▶ **Work instructions**: Take from the data every line in which the word "שעבר" is found.

▶ **Extracted entries**:
----
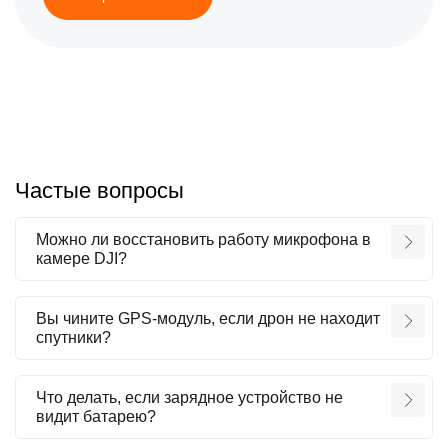
Частые вопросы
Можно ли восстановить работу микрофона в
камере DJI?
Вы чините GPS-модуль, если дрон не находит
спутники?
Что делать, если зарядное устройство не
видит батарею?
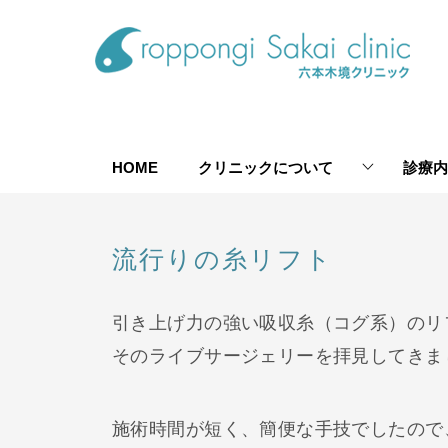
HOME
クリニックについて
診療内
流行りの糸リフト
引き上げ力の強い吸収糸（コグ系）のリ
そのライブサージェリーを拝見してきま
施術時間が短く、簡便な手技でしたので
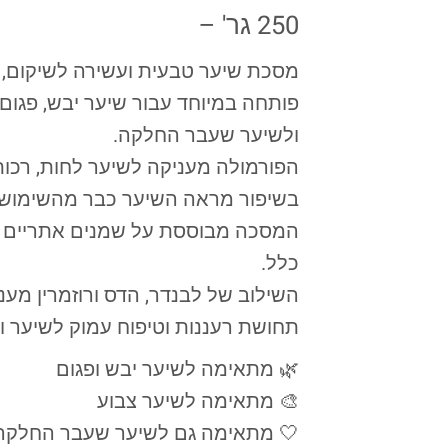
250 גר' –
יקום, הזנה וריכוך עמוק של השיער.
ם או עייף — ומתאימה גם לשיער צבוע
ולשיער שעבר החלקה.
ת וברק טבעי מבלי להכביד, ומסייעת
השיער כבר מהשימושים הראשונים ✨
טבעיים בלבד — ללא בישום סינתטי
כלל.
ין מעניק ניחוח טבעי, נקי ומרגיע לצד
עננות וטיפוח עמוק לשיער ולקרקפת.
🌿 מתאימה לשיער יבש ופגום
🎨 מתאימה לשיער צבוע
 מתאימה גם לשיער שעבר החלקה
----
▶ **Written response**:
ולשיער שעבר החלקה.
 מתאימה גם לשיער שעבר החלקה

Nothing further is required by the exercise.